## INSTRUCTIONS FOR THE TASK
Reproduce word for word the passage from the joggling board thread below, starting with "I must admit" and going on through "(Jan 14, 2013)".

## EXTRACT PROVIDED
┌────────

# Joggling Board joint



## falazy (Sep 3, 2018)

I made a joggling board for my daughter 6 years ago with treated lumber. It was heavy and too big for their front porch. So it stayed in the front yard and began to rot. I need to rework it. I remember coming across decorative flat nut like pieces that used a spanner wrench to tighten. These were to be used with a threaded rod for long joint spans. At that time I thought that would be an elegant way of making the whole assembly lighter and keeping it tight….but I can't find this product any where.Can anyone enlighten me? Thank you….


----------



## fivecodys (Dec 2, 2013)

I must admit that I had no idea what a joggling board was.
I had to Google it.
When I am looking for an odd product, I use google Images. It's hard to find something if you don't know what the world calls it.
Put in the best description that you can and then start looking through the images. You might get lucky and find what you're looking for.


----------



## BroncoBrian (Jan 14, 2013)

Me too. Had to use the google machine to figure out what that was. New to me…


----------



## jerryminer (Jun 15, 2014)

Are you maybe thinking of something like this?:










Tension Rod Nut


----------



## falazy (Sep 3, 2018)

yes, i believe that is what I am talking about. Thank you jerryminer


----------

└────────

## PROVIDED INFORMATION

┌────────

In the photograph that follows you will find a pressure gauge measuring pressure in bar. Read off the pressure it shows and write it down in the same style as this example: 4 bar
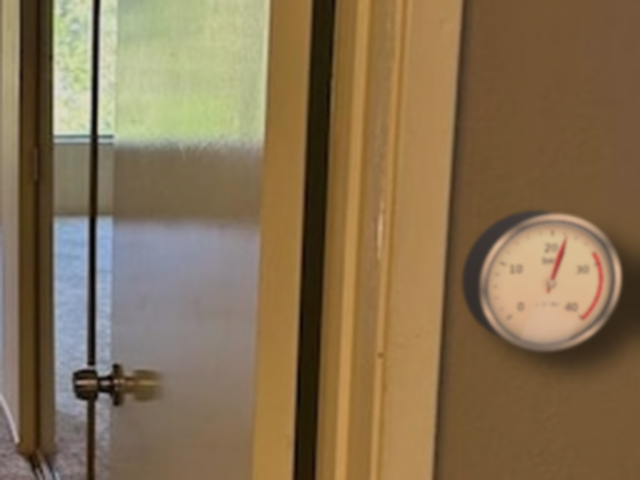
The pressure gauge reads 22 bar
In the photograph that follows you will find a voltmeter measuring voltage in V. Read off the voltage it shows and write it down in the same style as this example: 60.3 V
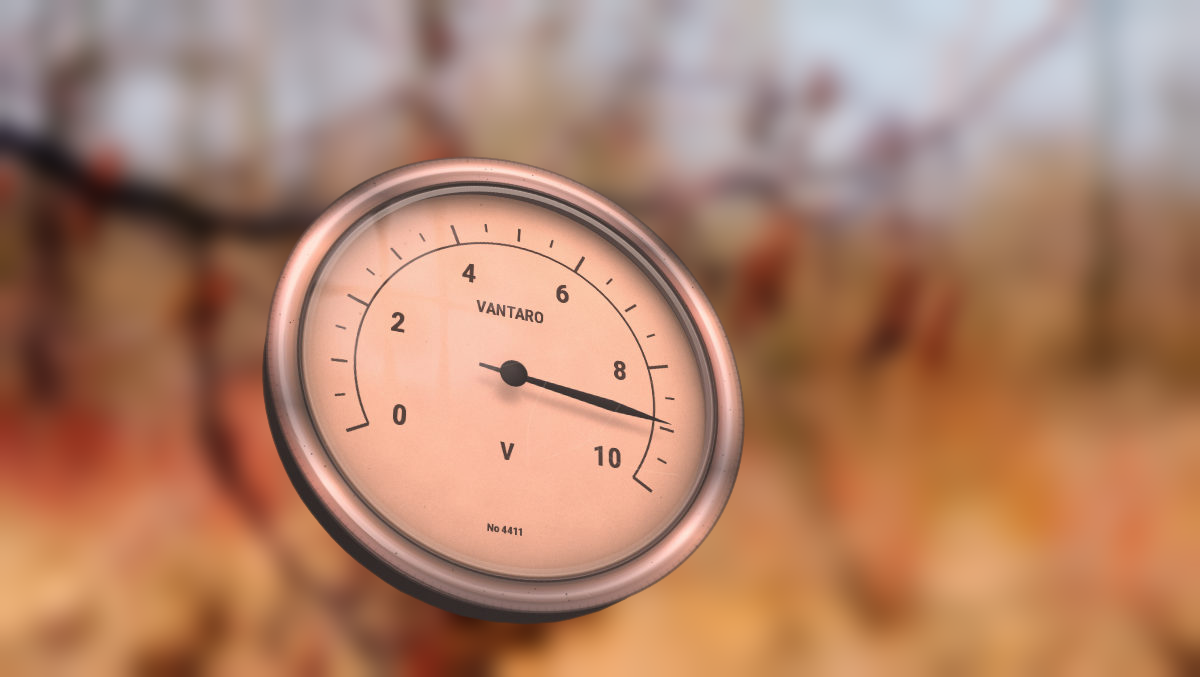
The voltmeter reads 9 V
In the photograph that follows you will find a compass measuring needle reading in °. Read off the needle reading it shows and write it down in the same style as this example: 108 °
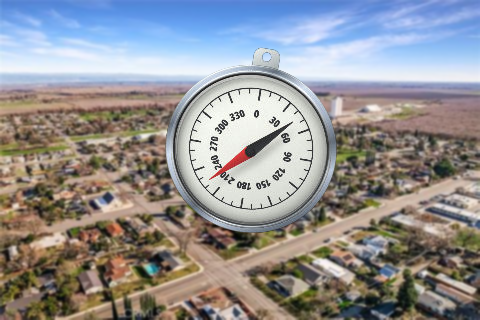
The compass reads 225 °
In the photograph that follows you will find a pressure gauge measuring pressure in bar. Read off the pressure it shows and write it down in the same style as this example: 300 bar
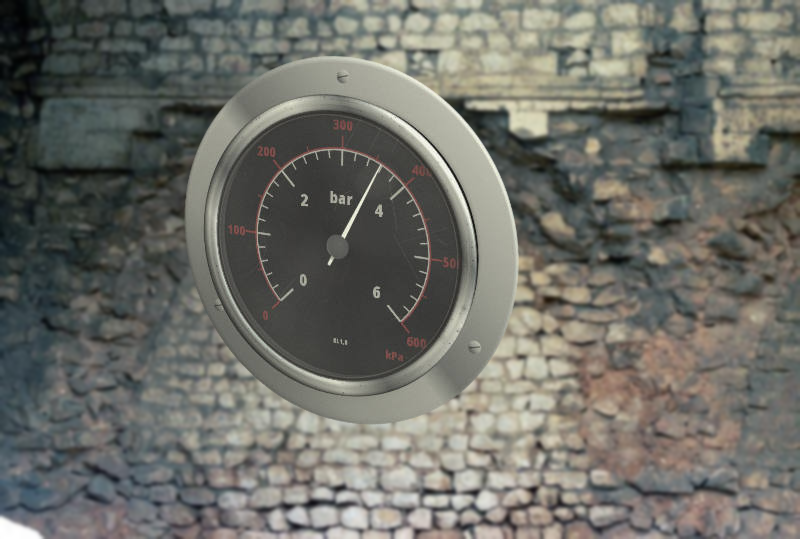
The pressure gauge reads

└────────

## FINISHED EXERCISE
I must admit that I had no idea what a joggling board was.
I had to Google it.
When I am looking for an odd product, I use google Images. It's hard to find something if you don't know what the world calls it.
Put in the best description that you can and then start looking through the images. You might get lucky and find what you're looking for.


----------



## BroncoBrian (Jan 14, 2013)